Уклончивая и противоречивая позиция белых по национальному вопросу была особенно вредна для их дела, поскольку, особенно на юге и северо-западе "России", они, как правило, действовали с баз в землях, где русские были в меньшинстве, а нерусские использовали постимперский и послевоенный перерыв для создания своей независимости. Таким образом, Деникин время от времени пел дифирамбы самоопределению, но чаще выступал за "Россию, единую и неделимую", одновременно ведя затяжную пограничную войну ("Сочинский конфликт") с Грузинской Демократической Республикой, при этом прямо оскорбляя украинцев (как мы уже видели). Он также выдвигал настолько тревожные предложения относительно правильного определения новой польско-российской границы, что Пилсудский приостановил операции своей армии весной 1919 года, а затем вступил в тайные мирные переговоры с Москвой, которые способствовали переброске 40 000 человек с Западного фронта Красной Армии на "Южный фронт, против Деникина" осенью того же года. Другой поучительный пример - Дагестан и его соседи на Кавказе, объединившиеся в автономную Горскую республику. Этот режим был сначала распущен большевистской Терской советской республикой во Владикавказе весной 1918 года, но восстановился, когда советская власть рухнула на Северном Кавказе в конце того же года, затем отразил новое советское наступление в апреле 1919 года, но когда деникинские войска впоследствии заняли Северный Кавказ, а затем и Дагестан, ему снова пришлось бежать - на этот раз от белых.

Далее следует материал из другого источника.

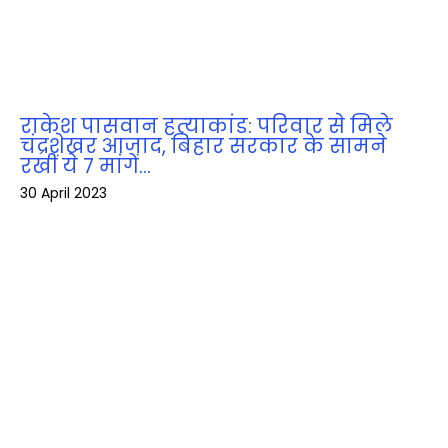
राकेश पासवान हत्‍याकांड: परिवार से मिले
चंद्रशेखर आजाद, बिहार सरकार के सामने
रखीं ये 7 मांगें…
30 April 2023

В Сибири у Колчака было меньше забот с нерусскими национальностями, которые не присутствовали в достаточном количестве в его владениях, чтобы причинить вред (хотя дезертирство с его линии фронта под Уфой в феврале 1919 года 6 500 башкирских бойцов, отчаявшихся в обращении с ними белых, было значительным ударом и оставило большую брешь в линии фронта). Однако, как Верховный правитель, его высказывания по этому вопросу имели национальный и международный подтекст и последствия, и здесь показательно, что Колчак выбрал случай Финляндии, которая уже была независимой и, безусловно, не подлежала восстановлению, чтобы упереться ногами: Когда генерал Маннергейм в июле 1919 года предложил сделку, по которой его 100-тысячная армия должна была захватить Петроград для белых в обмен на некоторые немалые, но вряд ли возмутительные условия (признание независимости Финляндии, присоединение к Финляндии Печенги, самоопределение Карелии, свободное плавание по Ладожскому озеру для финских торговых судов и т. д.), Колчак не согласился.), Колчак категорически отказывался идти на сделку. Его советник, Джордж Гинс, умолял его, что "главной целью должно быть поражение большевиков и лишь во вторую очередь - восстановление России", но адмирал не признавал логики такого подхода. Для Колчака Россия не могла быть спасена от большевиков, если она была раздроблена на части, потому что раздробленная Россия - это не Россия.
Таким образом, и в великодушном, и в циничном подходе к политике белых есть доля истины. Однако, помимо этих соображений, следует признать, что белые лидеры презирали политику из самых чистых побуждений: их презрение к тому, что они, как офицеры, считали нездоровым и неблагородным занятием, было по меньшей мере честным, если и ошибочным, и, конечно, подкреплялось удручающим опытом 1917 года, когда вся Россия, казалось, превратилась в огромное, бесконечное, шумное и бессмысленное политическое собрание.